Collected data
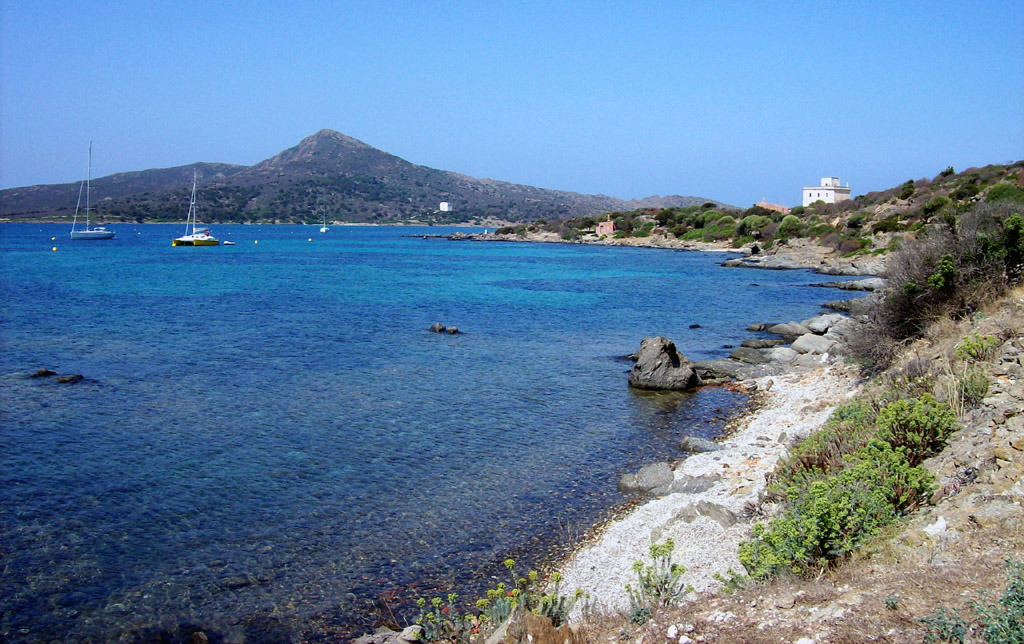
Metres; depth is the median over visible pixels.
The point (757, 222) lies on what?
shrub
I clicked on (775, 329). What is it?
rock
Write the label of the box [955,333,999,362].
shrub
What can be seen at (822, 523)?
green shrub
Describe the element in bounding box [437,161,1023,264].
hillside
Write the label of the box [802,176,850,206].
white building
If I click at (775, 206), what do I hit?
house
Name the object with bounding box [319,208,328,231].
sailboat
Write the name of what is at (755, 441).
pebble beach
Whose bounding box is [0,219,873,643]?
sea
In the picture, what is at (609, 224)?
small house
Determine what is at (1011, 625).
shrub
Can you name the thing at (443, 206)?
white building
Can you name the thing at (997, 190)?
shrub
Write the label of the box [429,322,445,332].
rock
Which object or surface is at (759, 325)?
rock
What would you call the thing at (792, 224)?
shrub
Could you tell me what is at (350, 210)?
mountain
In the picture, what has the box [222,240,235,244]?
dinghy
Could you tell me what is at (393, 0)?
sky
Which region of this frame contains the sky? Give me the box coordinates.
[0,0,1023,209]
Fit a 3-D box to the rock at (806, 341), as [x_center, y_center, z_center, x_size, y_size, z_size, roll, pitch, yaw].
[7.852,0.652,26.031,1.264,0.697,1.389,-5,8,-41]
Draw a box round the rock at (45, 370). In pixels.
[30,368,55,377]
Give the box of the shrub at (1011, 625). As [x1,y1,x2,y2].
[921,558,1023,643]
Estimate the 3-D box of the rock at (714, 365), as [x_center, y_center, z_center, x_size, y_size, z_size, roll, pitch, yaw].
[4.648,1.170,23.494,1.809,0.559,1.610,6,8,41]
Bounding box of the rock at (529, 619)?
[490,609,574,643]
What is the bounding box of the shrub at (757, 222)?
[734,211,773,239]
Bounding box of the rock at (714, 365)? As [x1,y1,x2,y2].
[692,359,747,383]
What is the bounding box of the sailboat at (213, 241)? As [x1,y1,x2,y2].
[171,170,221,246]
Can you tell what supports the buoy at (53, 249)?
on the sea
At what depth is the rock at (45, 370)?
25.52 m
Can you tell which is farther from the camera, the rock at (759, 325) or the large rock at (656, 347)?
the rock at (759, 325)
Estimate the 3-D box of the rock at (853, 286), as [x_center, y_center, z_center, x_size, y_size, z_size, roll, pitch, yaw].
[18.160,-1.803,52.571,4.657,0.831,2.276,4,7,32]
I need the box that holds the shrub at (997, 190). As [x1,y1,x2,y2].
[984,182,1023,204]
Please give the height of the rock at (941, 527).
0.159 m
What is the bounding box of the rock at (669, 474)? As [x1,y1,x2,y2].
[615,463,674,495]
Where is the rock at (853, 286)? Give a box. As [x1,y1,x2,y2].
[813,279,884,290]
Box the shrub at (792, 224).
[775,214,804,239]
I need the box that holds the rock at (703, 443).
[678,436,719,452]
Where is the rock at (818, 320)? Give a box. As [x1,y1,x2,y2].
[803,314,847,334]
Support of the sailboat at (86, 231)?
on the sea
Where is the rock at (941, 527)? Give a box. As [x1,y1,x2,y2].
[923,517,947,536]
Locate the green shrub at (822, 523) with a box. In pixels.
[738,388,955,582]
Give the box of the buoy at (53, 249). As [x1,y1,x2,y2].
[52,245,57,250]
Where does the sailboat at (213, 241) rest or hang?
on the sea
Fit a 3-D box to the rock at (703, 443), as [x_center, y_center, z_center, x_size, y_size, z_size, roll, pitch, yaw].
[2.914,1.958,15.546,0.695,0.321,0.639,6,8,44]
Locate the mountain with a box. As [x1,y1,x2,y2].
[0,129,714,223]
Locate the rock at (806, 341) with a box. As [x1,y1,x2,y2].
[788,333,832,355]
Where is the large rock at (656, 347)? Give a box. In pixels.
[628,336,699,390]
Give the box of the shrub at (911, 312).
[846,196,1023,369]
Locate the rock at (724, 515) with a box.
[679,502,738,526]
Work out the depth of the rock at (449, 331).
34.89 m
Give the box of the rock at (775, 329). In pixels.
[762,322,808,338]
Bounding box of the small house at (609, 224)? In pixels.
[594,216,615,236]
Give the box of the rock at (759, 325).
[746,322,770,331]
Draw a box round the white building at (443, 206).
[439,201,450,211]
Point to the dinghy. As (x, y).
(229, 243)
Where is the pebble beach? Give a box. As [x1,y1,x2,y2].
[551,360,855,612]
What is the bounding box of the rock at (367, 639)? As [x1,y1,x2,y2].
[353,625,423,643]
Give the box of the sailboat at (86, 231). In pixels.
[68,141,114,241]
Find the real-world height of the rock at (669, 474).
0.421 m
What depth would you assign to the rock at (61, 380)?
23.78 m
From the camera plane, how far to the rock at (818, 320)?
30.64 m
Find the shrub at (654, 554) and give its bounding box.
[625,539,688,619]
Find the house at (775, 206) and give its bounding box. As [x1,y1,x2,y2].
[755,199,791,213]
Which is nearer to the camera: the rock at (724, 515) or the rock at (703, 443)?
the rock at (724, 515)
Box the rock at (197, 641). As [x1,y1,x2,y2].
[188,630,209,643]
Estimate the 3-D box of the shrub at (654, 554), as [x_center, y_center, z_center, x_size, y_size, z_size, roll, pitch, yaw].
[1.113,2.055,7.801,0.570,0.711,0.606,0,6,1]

---

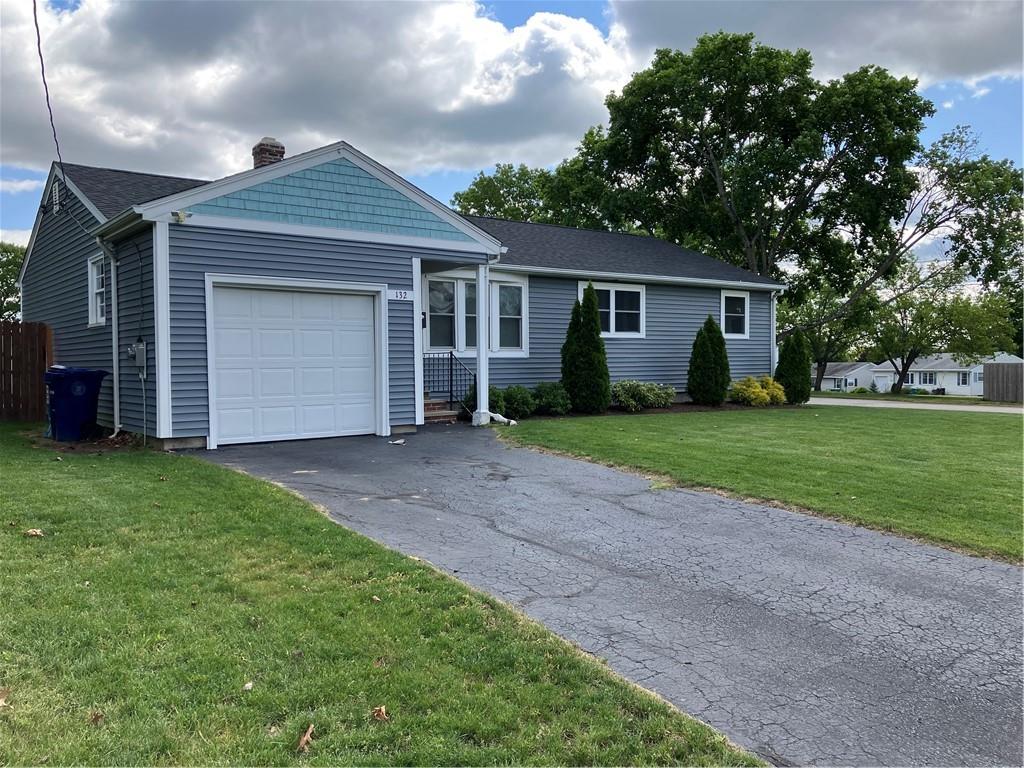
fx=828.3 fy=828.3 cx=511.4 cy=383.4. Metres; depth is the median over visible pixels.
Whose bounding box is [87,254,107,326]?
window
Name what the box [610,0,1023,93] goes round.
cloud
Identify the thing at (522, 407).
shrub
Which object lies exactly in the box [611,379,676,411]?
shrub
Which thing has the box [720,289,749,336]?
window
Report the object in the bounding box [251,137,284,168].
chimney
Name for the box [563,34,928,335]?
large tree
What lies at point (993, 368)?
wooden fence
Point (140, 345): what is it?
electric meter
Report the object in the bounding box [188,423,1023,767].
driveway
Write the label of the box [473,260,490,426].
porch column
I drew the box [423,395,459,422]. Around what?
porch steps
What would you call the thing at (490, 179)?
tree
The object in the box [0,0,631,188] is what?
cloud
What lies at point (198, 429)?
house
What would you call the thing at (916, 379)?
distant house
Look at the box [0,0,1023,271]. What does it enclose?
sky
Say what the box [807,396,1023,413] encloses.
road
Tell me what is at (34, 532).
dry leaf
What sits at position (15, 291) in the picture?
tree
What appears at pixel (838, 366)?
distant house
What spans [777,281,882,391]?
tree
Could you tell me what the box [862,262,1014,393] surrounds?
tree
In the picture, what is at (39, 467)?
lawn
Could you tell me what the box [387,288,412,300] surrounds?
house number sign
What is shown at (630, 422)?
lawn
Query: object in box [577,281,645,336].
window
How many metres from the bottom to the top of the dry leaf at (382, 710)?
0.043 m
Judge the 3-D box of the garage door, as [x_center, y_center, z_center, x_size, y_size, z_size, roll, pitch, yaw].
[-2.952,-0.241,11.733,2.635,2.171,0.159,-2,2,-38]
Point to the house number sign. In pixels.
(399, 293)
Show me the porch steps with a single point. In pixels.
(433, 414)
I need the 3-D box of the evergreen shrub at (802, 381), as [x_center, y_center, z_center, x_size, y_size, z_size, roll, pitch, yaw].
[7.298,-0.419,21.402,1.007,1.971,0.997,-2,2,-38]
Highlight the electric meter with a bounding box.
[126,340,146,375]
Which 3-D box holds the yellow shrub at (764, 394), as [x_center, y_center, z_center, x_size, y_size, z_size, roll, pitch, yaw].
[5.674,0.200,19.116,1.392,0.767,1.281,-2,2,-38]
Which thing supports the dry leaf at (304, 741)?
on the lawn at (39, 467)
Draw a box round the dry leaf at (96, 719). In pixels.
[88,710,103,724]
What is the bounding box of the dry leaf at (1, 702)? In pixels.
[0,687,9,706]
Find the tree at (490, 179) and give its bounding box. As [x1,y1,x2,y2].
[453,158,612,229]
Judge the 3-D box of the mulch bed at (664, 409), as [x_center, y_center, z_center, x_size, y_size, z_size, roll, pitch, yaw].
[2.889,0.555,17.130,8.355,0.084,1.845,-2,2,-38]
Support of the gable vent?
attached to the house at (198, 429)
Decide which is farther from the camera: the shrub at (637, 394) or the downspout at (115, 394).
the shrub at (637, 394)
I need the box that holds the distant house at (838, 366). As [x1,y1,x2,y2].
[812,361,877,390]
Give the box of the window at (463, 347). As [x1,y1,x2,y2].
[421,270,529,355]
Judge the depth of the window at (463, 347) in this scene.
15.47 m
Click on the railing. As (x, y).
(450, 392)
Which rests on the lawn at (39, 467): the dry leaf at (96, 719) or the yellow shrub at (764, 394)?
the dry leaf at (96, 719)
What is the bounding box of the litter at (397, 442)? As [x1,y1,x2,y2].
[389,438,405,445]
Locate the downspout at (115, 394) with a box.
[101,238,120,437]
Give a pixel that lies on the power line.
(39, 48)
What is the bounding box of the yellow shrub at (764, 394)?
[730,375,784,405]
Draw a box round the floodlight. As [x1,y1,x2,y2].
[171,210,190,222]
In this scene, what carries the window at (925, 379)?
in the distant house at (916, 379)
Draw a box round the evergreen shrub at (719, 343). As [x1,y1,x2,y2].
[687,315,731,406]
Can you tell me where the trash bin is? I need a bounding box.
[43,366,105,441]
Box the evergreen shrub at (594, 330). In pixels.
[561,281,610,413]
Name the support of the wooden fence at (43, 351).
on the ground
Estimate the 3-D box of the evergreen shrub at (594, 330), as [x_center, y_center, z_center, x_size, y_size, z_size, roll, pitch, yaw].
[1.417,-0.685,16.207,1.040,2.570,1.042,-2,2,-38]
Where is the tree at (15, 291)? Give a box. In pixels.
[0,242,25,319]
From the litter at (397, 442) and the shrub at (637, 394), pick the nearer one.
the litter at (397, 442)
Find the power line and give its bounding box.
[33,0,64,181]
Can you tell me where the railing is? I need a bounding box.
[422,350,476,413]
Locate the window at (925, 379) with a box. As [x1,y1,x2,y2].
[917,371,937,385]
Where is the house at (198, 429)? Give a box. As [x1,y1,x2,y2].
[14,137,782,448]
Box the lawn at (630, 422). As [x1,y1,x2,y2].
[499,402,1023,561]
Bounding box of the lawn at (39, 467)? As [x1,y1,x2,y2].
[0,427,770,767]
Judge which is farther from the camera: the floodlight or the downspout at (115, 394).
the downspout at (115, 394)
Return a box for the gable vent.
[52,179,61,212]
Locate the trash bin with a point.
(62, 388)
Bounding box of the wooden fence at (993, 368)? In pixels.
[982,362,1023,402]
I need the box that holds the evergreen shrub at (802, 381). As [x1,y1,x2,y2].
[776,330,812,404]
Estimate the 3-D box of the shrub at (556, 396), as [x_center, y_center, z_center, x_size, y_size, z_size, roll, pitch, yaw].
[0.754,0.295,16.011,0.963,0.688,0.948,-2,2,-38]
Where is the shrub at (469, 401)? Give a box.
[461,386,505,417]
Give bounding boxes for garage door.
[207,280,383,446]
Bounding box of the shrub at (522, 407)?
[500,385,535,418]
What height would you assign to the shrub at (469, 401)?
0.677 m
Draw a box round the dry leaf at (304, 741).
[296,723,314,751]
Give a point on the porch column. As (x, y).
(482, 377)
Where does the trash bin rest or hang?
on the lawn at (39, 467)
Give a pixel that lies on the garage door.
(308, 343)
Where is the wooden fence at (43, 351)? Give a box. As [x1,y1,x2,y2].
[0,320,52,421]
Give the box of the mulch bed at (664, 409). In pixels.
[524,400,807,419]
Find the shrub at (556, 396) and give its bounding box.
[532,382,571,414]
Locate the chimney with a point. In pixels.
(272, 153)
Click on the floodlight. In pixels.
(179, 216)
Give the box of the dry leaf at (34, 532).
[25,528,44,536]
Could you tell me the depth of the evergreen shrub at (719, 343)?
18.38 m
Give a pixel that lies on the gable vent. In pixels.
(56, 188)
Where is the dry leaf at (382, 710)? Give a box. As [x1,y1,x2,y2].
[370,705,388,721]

==

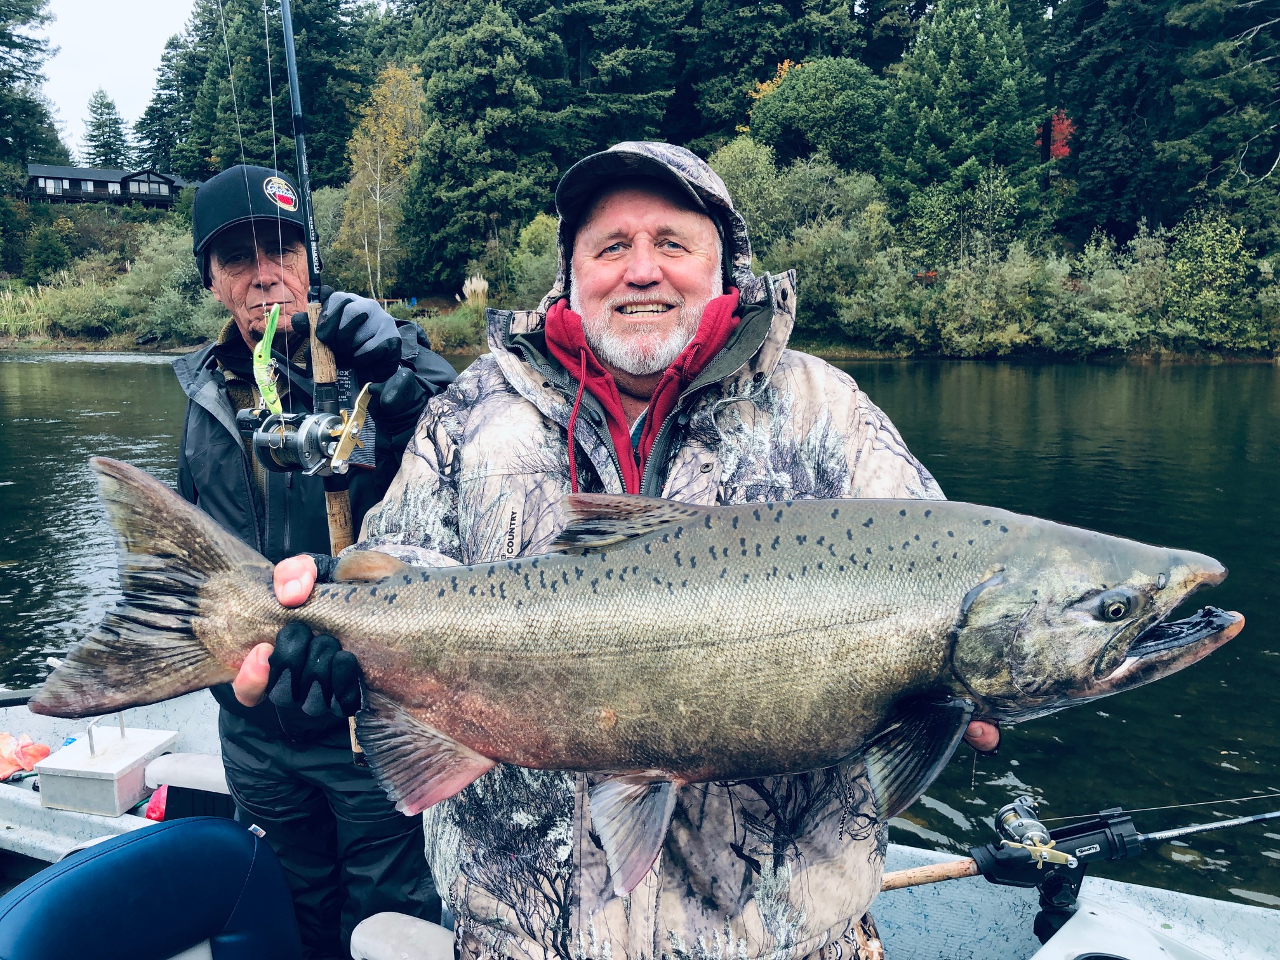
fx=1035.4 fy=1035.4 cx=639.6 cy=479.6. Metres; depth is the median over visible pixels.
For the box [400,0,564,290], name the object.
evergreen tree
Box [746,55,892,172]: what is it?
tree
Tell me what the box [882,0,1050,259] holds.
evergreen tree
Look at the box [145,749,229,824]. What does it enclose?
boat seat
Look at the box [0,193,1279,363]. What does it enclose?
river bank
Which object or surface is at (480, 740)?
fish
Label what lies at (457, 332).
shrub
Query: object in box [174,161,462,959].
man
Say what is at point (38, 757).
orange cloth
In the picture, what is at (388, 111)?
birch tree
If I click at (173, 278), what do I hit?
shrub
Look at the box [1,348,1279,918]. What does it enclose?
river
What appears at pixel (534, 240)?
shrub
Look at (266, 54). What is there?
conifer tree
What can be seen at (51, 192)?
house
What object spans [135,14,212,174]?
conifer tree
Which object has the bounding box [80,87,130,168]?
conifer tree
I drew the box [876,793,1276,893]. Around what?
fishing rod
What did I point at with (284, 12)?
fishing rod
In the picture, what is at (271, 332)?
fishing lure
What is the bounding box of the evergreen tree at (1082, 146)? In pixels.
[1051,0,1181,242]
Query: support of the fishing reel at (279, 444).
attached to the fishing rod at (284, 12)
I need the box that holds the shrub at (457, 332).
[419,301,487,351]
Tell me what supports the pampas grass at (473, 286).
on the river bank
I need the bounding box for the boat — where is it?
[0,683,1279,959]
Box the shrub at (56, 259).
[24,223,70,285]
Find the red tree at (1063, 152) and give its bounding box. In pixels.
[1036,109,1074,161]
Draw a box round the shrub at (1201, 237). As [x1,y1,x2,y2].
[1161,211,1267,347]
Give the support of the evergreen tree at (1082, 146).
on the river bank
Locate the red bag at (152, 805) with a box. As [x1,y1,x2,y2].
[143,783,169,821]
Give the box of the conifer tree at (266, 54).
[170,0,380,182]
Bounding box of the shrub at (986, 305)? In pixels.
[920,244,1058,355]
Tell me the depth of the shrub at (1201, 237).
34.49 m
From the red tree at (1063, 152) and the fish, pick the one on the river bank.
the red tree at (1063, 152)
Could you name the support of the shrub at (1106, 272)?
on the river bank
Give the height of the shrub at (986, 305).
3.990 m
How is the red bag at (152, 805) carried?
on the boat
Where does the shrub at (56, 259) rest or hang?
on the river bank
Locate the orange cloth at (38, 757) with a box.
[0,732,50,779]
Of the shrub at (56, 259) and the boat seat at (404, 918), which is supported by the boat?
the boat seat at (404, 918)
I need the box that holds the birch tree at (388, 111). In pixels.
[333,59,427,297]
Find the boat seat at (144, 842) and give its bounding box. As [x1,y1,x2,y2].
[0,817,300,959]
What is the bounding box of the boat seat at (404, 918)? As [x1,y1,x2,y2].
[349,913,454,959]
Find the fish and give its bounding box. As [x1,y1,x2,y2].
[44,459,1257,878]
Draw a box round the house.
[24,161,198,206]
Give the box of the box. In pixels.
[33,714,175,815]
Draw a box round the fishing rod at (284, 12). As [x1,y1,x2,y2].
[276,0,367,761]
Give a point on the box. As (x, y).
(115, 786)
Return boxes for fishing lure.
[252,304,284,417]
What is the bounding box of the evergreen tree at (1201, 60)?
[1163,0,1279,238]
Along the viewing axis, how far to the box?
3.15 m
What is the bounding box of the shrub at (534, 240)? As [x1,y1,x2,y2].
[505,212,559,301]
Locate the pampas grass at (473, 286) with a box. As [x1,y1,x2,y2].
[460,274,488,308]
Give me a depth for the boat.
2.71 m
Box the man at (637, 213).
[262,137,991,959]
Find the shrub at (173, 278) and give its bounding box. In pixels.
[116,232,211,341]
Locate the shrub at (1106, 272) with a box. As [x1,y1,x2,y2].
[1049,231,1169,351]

▶ **WHAT IS REQUIRED**
The answer should be nothing but the number of lines in this data that include "median".

▶ **FINAL ANSWER**
3